Convert the entries below, from the first line up to and including the line containing "genus: Rimbachia", into a Markdown table with the columns Row and Line. Number each row and leave out blank lines.

■ ■ ■ ■ ■

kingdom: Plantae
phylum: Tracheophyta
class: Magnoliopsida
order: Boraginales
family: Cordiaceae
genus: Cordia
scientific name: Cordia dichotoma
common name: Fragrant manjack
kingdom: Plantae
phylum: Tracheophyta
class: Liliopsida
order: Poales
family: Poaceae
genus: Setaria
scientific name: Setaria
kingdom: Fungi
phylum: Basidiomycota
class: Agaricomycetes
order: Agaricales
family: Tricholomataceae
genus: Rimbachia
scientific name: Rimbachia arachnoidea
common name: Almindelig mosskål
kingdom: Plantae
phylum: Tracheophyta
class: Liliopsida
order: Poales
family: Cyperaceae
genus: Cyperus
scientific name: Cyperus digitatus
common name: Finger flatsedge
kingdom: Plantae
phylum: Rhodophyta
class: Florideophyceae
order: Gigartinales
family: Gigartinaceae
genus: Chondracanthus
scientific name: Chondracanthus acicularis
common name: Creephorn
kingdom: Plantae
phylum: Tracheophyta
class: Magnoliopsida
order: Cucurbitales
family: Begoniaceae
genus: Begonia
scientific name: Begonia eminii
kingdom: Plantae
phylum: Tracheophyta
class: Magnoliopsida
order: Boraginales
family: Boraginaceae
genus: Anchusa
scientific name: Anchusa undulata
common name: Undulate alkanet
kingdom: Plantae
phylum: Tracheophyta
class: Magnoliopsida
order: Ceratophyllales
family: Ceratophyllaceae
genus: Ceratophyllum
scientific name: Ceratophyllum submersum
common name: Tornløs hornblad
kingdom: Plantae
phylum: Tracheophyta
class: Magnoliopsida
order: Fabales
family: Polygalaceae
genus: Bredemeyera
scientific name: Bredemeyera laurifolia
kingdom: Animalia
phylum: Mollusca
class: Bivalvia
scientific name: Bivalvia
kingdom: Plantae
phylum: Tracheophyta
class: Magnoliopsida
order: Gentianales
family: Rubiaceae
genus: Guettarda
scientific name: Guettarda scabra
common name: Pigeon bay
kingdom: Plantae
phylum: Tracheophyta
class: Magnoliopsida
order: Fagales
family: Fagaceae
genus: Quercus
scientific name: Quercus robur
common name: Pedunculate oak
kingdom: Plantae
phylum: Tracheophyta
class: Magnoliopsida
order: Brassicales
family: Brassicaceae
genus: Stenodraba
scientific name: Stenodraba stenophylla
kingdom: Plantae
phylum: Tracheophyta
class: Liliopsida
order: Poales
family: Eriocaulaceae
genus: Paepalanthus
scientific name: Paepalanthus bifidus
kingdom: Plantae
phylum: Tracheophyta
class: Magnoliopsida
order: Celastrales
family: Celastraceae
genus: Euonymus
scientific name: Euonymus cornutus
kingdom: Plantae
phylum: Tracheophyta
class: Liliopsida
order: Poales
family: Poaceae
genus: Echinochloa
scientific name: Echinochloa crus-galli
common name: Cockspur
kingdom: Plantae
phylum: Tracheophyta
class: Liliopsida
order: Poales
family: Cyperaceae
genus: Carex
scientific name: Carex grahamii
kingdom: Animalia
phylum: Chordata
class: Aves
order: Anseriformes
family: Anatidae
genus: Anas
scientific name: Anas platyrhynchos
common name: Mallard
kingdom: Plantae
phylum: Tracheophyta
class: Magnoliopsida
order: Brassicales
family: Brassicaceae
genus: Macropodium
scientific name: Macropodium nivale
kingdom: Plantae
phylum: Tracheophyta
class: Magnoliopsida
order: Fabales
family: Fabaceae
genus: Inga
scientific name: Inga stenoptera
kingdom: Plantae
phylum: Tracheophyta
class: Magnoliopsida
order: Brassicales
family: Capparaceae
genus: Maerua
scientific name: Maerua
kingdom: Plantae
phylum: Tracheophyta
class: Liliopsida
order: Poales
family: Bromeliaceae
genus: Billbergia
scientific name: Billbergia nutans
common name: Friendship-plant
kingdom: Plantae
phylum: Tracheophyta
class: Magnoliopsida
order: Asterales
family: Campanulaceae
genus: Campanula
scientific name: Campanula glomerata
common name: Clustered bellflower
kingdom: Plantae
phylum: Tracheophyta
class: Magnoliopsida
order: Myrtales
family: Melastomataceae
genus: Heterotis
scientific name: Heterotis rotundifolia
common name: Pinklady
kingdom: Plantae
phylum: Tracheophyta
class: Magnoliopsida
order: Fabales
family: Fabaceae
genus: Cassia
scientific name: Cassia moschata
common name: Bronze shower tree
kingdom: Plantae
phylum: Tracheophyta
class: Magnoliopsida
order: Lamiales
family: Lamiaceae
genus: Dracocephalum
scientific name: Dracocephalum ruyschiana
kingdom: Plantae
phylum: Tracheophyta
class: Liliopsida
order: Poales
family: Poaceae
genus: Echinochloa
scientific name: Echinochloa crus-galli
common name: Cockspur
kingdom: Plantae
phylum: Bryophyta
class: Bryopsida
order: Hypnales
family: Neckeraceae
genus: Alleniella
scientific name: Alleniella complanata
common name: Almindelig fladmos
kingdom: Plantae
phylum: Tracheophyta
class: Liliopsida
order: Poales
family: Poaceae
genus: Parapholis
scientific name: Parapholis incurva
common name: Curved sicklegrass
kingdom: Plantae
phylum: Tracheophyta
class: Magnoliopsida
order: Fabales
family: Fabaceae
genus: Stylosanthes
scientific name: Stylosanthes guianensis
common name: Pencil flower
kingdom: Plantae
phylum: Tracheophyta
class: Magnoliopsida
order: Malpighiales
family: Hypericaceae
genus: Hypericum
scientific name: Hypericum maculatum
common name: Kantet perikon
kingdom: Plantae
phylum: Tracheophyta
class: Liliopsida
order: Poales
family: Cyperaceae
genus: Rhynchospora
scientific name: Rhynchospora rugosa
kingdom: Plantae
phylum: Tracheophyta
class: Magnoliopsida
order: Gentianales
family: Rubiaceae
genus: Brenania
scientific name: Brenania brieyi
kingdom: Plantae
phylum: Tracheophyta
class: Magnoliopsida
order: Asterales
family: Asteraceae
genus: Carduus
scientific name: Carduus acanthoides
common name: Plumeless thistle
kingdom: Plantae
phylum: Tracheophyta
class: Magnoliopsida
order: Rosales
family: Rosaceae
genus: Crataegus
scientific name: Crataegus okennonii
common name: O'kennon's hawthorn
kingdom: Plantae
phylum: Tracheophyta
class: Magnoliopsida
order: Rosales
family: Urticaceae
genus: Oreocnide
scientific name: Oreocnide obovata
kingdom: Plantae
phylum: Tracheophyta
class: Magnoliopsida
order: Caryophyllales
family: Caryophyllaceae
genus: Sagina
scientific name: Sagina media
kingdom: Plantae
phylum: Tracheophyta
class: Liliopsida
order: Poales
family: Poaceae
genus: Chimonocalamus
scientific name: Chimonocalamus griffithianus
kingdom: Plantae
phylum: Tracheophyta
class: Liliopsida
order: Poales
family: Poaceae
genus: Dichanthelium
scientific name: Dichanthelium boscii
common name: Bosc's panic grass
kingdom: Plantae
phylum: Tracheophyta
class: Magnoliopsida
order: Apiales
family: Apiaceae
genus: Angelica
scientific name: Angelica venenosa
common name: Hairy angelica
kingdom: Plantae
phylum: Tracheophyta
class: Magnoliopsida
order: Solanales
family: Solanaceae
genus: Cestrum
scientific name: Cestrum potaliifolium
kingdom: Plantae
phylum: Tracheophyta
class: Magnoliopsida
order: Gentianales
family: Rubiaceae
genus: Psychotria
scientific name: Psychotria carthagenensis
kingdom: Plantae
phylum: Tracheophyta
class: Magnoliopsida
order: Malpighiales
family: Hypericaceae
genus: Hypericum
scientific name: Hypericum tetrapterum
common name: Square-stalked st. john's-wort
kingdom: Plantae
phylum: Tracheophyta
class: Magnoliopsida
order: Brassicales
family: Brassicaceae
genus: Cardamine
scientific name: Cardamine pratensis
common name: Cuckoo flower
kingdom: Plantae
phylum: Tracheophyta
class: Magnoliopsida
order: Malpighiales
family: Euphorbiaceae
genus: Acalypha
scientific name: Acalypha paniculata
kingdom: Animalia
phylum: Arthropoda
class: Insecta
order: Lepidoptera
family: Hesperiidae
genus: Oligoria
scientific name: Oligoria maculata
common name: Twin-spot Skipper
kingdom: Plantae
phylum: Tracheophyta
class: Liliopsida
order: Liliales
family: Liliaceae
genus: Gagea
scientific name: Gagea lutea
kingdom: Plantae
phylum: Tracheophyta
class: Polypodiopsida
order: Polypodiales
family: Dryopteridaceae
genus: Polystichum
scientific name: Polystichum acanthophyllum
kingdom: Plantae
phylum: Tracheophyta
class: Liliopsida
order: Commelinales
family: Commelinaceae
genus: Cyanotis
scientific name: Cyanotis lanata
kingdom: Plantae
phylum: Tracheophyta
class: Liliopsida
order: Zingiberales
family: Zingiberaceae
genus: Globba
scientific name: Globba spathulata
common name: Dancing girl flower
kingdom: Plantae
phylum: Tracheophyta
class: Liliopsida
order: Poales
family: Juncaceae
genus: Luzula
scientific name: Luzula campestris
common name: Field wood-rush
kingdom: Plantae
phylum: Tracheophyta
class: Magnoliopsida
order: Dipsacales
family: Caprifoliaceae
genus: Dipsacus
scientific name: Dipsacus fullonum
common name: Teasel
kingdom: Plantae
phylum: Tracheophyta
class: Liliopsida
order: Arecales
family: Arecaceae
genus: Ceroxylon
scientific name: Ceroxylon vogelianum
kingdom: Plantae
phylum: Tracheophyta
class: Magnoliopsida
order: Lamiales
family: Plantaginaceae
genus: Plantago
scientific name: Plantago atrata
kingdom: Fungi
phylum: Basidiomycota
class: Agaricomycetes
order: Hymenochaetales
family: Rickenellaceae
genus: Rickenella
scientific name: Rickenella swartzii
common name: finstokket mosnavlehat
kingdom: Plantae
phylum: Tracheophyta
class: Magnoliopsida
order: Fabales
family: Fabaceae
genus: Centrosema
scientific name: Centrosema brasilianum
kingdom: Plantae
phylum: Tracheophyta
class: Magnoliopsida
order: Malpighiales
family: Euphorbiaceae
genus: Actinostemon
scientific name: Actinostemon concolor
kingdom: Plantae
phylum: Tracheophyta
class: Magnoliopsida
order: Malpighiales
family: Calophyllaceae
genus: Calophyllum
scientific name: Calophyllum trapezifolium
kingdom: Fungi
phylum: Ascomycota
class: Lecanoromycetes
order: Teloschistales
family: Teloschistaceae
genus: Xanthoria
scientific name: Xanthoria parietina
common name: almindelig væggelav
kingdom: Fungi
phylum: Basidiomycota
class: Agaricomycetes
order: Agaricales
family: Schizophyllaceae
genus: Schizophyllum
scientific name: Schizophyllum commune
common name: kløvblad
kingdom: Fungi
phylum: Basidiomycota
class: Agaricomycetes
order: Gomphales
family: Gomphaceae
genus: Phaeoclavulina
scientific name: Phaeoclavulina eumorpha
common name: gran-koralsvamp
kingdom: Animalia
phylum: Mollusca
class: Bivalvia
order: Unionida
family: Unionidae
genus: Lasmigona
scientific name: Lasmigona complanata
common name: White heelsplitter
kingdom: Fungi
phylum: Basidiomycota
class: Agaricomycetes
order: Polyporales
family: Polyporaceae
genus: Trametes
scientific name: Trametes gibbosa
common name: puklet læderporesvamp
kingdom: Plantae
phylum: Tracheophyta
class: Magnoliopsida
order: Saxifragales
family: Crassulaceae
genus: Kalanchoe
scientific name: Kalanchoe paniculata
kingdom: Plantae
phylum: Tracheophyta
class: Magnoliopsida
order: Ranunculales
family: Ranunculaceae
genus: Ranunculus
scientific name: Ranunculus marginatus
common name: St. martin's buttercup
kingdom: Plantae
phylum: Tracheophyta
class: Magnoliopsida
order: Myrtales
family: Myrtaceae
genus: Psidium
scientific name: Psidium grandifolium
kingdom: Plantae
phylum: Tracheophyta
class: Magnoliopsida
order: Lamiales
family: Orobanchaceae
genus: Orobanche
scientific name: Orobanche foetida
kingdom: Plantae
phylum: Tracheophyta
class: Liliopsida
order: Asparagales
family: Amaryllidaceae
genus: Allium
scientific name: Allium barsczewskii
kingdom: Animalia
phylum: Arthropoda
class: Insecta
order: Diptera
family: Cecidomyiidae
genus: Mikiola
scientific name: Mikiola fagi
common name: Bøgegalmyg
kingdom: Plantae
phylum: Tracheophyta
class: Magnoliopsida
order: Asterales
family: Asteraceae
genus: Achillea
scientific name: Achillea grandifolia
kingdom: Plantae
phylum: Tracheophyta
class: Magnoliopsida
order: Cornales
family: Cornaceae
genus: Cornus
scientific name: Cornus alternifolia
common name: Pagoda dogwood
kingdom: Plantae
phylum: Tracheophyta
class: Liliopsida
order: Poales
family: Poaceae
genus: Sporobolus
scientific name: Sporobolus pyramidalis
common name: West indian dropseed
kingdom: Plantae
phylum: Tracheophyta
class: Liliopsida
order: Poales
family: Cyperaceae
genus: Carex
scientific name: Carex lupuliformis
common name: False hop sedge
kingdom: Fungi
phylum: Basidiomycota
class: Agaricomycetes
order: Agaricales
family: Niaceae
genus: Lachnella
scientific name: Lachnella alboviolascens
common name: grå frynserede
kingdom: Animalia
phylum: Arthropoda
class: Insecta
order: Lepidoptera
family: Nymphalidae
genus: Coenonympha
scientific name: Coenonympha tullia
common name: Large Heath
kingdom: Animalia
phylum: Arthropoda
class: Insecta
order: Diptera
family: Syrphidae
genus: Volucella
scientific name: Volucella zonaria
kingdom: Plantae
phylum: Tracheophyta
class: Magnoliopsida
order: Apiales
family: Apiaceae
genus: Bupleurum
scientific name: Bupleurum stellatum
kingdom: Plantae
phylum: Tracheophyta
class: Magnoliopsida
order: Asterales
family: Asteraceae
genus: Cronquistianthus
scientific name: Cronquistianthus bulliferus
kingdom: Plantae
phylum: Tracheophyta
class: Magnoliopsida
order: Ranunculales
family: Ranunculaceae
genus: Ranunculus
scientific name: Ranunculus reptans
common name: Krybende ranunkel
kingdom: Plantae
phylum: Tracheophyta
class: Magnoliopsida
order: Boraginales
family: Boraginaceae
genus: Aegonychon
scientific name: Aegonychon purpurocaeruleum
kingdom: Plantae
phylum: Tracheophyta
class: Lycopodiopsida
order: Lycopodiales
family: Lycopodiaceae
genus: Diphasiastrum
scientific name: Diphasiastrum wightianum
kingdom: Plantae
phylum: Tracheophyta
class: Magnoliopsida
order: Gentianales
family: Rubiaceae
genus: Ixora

■ ■ ■ ■ ■

--- Worked solution ---
| Row | Line |
|---|---|
| 1 | kingdom: Plantae |
| 2 | phylum: Tracheophyta |
| 3 | class: Magnoliopsida |
| 4 | order: Boraginales |
| 5 | family: Cordiaceae |
| 6 | genus: Cordia |
| 7 | scientific name: Cordia dichotoma |
| 8 | common name: Fragrant manjack |
| 9 | kingdom: Plantae |
| 10 | phylum: Tracheophyta |
| 11 | class: Liliopsida |
| 12 | order: Poales |
| 13 | family: Poaceae |
| 14 | genus: Setaria |
| 15 | scientific name: Setaria |
| 16 | kingdom: Fungi |
| 17 | phylum: Basidiomycota |
| 18 | class: Agaricomycetes |
| 19 | order: Agaricales |
| 20 | family: Tricholomataceae |
| 21 | genus: Rimbachia |